Congress responded with the Adjusted Compensation Act of 1924 which gave a "bonus" to each veteran – though this was not to be paid until 1945. As the Depression worsened, the veterans became frustrated with the delay in the payment and they began to lobby Congress and President Roosevelt. Their pleas fell on deaf ears and in 1932 some 20,000 veterans marched on the Capitol in protest.
Membership of the Veterans of Foreign Wars grew in response to the Bonus Movement, increasing from 5,000 in 1915 to almost 200,000 in 1936, when Roosevelt’s veto of the Bonus Bill was finally overridden.

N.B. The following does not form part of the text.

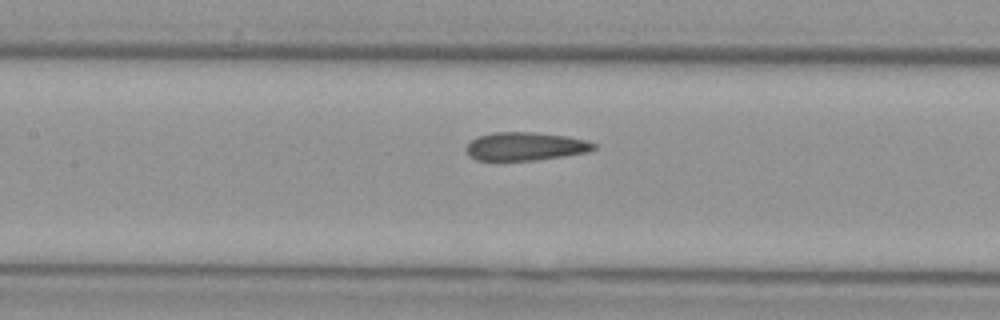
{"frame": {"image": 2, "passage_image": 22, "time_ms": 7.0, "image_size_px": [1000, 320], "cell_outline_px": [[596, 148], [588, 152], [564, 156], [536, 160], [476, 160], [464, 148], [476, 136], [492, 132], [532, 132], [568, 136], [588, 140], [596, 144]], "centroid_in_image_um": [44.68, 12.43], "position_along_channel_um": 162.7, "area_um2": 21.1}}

The dedication of these veterans’ to their cause prompted Congress to reconsider their treatment of soldiers who returned from foreign wars.
The veterans’ lobby groups continued to campaign for their rights, and in 1944 they achieved what many consider to be their greatest triumph – the G.I. Bill.
Officially known as the Servicemen's Readjustment Act of 1944, the bill provided WWII veterans funds for college education, unemployment insurance and housing. It was, as Roosevelt said on signing, “[an] emphatic notice to the men and women in our armed forces that the American people do not intend to let them down”. Over the next seven years, around 8 million veterans received educational benefits. By 1956, when it expired, the education-and-training portion of the G.I. Bill had given $14.5 billion to veterans. Nearly 2.3 million veterans participated in the program during the Korean War era and more than 8 million during the Vietnam era.
The fight for compensation continued following the Vietnam War, when it was discovered that exposure to Agent Orange (a powerful herbicide and defoliant) caused various types of cancer and genetic defects. The government initially denied that these chemicals were harmful and for two decades veterans' advocates struggled to win just compensation.
It wasn't until 1996 that the government agreed to compensate veterans that were victims of Agent Orange.
Organizations such as the Veterans of Foreign Wars continue to fight for the rights of returned servicemen to ensure that Lincoln’s promise is fulfilled, and that those who serve the nation in foreign wars are well served when they return.